━━━━━ EXTRACT

Time series data showing one or more metrics for a given period. This is very useful for understanding the system and to investigate when there is an incident. Humans are really good at understanding graphs and their shape, and to know what an anomaly looks like.

Graphs would be the place to start when trying to understand a system. Based on that experience, engineering limit or alerts may be defined. This would be the alerts that the red/green check board is based on.

Logs

This has been around for a long time. All Unix systems have /var/log or similar where programs and the OS store lines of text about what the programs are doing.

The syslog protocol is a standard protocol for transmitting logs across networks to a log collector, so the logs may be seen and processed together. This is a capability that almost all network equipment has. Sending the logs over the network has the added benefit of not being on the originating devices, and makes it much more difficult for an attacker to cover their tracks - even with administrative privileges.

The logs entry may be stored in a database, either parsed or as simple text. The latter i simple and requires no knowledge of the data, the former will make searching much less intensive for the server.

Designing dashboards

In general, dashboard are a form of communication, and are govern by the same rules.

  • There is an audience
  • There is a purpose
  • There is an interface. This is normally a UI with graphs, tables, or other widgets.

If you try to talk to a broad audience, then the content must be superficial and easy to understand. For a very specific audience, perhaps one or two people, the content may be very complex and technical with little to no explanations.

When making dashboard to show multiple things, then the message will be fuzzy, and it will be more difficult for the audience. In this case, consider making more dashbaords - either for multiple sub-audiences or subdivide the content.

Lastly, as any UI person would insist on, the look and feel must be fairly consistent. The user will have a reasonable expectation of what buttons and sliders do, and what different colors mean. This includes granulation, time ranges, and which datasets/information pools the dashboard shows.

━━━━━━━━━━

__TASKS TO PERFORM__
**1)** In the monitoring excerpt, what standard protocol is named for sending logs across networks to a log collector?
**2)** Copy the monitoring excerpt word for word between "Time series data" and "programs are doing.", inclusive.
**3)** Pick up the monitoring excerpt after its last sentence and keep writing.
You won't need the items for any of this.

━━━━━ RECORDS SHOWN

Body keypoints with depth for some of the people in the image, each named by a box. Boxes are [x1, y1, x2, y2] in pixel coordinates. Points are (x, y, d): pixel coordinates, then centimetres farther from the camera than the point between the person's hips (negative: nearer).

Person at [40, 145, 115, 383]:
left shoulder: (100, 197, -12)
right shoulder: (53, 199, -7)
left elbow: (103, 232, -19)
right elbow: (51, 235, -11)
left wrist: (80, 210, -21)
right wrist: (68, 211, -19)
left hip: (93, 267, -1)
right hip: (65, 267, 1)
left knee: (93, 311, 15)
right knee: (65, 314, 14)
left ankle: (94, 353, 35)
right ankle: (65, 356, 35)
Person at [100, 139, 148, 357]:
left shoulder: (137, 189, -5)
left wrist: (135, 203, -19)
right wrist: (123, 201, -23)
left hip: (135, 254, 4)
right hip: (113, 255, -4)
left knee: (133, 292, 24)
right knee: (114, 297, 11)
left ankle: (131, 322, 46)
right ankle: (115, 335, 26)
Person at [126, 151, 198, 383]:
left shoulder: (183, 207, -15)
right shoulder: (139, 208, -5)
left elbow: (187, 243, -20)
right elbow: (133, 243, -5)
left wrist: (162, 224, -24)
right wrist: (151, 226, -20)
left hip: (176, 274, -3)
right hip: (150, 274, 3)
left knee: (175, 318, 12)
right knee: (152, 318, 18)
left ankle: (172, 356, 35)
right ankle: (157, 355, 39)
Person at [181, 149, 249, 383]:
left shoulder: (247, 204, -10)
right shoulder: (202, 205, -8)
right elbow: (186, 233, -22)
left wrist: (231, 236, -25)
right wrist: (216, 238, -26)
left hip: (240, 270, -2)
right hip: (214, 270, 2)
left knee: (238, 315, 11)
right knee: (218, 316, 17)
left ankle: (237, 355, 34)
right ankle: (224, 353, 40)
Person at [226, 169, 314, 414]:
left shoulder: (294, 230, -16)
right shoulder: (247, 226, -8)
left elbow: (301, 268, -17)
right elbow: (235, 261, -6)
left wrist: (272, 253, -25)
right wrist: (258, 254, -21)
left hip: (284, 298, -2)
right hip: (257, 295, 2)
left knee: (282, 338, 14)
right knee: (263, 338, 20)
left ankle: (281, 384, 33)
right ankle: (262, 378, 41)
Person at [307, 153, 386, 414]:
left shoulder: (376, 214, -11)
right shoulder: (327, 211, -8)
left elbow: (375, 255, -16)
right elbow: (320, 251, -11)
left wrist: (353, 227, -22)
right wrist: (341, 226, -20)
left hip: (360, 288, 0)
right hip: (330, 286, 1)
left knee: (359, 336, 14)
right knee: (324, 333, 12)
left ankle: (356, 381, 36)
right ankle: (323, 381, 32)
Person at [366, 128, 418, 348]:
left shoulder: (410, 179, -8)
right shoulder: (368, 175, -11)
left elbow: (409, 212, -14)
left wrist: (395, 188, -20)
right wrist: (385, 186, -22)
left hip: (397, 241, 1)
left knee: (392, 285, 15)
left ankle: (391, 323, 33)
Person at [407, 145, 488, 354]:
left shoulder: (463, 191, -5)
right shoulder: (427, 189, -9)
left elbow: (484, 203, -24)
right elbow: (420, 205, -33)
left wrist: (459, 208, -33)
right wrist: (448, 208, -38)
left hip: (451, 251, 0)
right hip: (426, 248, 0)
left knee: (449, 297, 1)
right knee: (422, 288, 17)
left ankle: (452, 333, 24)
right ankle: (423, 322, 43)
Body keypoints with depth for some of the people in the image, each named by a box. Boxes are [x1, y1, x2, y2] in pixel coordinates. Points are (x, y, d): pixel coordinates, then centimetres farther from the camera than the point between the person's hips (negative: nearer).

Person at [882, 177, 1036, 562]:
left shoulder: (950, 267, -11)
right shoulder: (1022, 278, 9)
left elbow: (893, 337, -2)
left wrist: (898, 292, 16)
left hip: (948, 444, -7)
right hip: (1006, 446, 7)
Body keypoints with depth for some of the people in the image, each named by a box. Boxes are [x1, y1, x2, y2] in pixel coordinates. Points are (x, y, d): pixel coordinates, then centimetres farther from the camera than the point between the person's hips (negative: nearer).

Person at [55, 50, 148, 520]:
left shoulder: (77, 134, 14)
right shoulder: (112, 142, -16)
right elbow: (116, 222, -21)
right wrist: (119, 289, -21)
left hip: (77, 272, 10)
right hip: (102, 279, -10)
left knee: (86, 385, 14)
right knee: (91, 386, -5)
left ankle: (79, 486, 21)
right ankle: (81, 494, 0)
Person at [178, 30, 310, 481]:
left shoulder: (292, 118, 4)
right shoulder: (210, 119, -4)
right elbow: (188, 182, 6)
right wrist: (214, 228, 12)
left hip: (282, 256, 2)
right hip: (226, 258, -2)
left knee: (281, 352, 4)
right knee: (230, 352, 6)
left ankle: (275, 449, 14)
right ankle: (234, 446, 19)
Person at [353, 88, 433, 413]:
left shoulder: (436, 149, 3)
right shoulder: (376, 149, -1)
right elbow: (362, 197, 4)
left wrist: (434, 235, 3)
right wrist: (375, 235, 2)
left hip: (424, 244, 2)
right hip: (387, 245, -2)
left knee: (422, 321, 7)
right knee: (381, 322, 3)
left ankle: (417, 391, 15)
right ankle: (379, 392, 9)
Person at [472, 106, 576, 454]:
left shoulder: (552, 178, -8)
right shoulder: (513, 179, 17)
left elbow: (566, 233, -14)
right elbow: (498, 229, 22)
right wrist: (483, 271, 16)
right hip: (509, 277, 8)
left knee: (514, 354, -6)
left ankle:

━━━━━━━━━━

__ANSWERS FOR THIS EXERCISE__
**1)** The syslog protocol.

**2)**
Time series data showing one or more metrics for a given period. This is very useful for understanding the system and to investigate when there is an incident. Humans are really good at understanding graphs and their shape, and to know what an anomaly looks like.

Graphs would be the place to start when trying to understand a system. Based on that experience, engineering limit or alerts may be defined. This would be the alerts that the red/green check board is based on.

Logs

This has been around for a long time. All Unix systems have /var/log or similar where programs and the OS store lines of text about what the programs are doing.

**3)**
There will naturally be different levels of dashboard. In one end, a simple checker board for the large monitor in the office to the complete reference dashboard that should all metrics. Chose the audience and content of the dashboard the match the purpose.

There are many studies of visualizations. A starting point could be Kennedy Elliot: 39 studies about human perception in 30 minutes

Don't forget to hide sensitive data. It is common to have sensitive data in logs, and disclosing it would be a GDPR violation. There will ways of scrubbing the data (for API/SSH/other keys, usernames, passwords, SSN and such) either in the output step or, even better, in the ingress step.

Storing and processing

The main problem is to limit the amount of data collected and stored. Having lots of data is fine as long as you are able to process it and extract the relevant information from it. An important concept is "retention time", which means how long back in time data is being stored. For some data, a couple of days might be sufficient, for others there will be compliance regulations mandating years.

All of this ties into the broader discussion of big data and AI. As with all things IT, the saying "garbage in, garbage out" is true, and

In security we have security incident and event management systems (SIEM) which is a system to import events - often from logs - and maintain overview over what happens and to prioritize response.